Les trois autres protagonistes de l'affaire, mis en examen pour corruption active ou passive, sont l'homme d'affaires Michel Moulin, le président du club amateur de l'AS Ararat à Issy-les-Moulineaux Franck Toutoundjian, et Kaddour Mokkedel, responsable de la sécurité du club de Caen.

Les six ont été placés sous contrôle judiciaire dans le cadre de ce dossier, et il leur est interdit d'entrer en contact les uns avec les autres.

Des écoutes intrigantes

L’enquête ouverte en avril porte sur des faits de «corruption active et passive». Les enquêteurs disposent d'écoutes téléphoniques, notamment de Serge Kasparian, également mis en examen. Ce dernier a reconnu la teneur des conversations écoutées et avoir tenté d'influer sur le résultat de matches, selon une source policière.

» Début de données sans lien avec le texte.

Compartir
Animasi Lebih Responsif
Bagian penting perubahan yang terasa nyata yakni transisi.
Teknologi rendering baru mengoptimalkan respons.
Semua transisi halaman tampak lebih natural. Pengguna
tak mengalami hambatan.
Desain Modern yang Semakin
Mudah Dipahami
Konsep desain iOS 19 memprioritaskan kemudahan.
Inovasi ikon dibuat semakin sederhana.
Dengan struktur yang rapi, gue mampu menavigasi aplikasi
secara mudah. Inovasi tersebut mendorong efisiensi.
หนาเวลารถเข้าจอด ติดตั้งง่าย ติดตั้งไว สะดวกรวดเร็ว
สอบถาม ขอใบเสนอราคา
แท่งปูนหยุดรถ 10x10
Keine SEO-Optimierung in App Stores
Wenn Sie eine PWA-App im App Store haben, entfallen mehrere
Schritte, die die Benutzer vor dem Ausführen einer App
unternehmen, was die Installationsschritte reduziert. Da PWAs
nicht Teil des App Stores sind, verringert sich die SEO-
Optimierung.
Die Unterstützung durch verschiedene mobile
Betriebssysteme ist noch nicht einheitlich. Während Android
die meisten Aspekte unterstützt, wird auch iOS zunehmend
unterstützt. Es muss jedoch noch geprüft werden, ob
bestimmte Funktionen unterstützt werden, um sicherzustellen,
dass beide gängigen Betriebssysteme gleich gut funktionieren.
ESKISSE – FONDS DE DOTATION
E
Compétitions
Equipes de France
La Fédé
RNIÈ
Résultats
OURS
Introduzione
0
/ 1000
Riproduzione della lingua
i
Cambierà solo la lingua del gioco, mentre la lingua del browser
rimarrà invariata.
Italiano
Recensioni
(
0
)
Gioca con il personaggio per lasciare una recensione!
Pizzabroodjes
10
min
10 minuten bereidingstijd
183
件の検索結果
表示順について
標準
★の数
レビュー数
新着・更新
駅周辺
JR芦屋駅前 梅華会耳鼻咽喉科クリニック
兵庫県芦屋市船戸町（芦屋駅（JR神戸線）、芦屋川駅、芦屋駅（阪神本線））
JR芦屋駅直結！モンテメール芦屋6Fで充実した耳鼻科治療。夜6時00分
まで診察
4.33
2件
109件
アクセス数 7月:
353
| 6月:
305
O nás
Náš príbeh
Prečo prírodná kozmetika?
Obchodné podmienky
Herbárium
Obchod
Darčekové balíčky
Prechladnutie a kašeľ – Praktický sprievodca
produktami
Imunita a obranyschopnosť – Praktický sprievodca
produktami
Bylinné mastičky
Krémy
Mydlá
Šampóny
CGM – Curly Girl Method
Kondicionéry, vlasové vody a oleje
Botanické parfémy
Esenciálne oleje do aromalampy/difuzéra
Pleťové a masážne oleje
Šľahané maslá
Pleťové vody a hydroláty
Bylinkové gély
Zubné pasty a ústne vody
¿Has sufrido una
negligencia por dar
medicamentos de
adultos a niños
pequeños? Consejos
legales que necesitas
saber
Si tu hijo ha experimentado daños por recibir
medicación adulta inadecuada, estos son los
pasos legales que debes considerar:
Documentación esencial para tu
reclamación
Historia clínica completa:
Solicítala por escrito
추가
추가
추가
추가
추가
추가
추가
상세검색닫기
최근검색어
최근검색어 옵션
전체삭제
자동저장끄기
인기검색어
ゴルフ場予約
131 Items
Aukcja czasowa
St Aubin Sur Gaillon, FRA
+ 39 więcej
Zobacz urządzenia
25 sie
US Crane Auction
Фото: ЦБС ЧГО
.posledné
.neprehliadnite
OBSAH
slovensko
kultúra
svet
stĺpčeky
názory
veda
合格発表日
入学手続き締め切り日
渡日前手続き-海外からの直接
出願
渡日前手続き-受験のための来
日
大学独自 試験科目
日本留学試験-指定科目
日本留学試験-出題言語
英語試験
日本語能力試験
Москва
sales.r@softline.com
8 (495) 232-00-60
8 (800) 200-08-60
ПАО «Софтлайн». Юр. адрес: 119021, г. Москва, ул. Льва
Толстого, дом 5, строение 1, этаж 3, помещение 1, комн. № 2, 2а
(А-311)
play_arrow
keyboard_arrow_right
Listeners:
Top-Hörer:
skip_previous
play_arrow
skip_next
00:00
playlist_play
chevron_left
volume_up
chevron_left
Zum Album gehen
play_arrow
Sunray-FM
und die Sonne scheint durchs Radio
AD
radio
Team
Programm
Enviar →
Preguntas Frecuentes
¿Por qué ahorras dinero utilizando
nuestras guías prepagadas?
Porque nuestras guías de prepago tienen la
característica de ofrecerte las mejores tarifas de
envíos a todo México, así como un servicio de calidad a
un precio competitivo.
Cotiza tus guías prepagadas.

Parmi les matches suspects figure notamment un Caen-Nîmes le 13 mai. Le résultat (1-1) avait fait les affaires des deux clubs, Caen montant ensuite en Ligue 1 tandis que Nîmes assurait son maintien. Contacté par 20 Minutes, le capitaine de l'équipe gardoise de l'époque Benoît Poulain avait affirmé n'avoir reçu aucune consigne de ses dirigeants pour cette rencontre.

Autre rencontre suspecte, un match entre Dijon et Nîmes remporté 5-1 par Dijon le 24 avril. Placé en garde à vue mardi, l'entraîneur bourguignon Olivier Dall'Oglio a été libéré mercredi soir, sans mis en examen.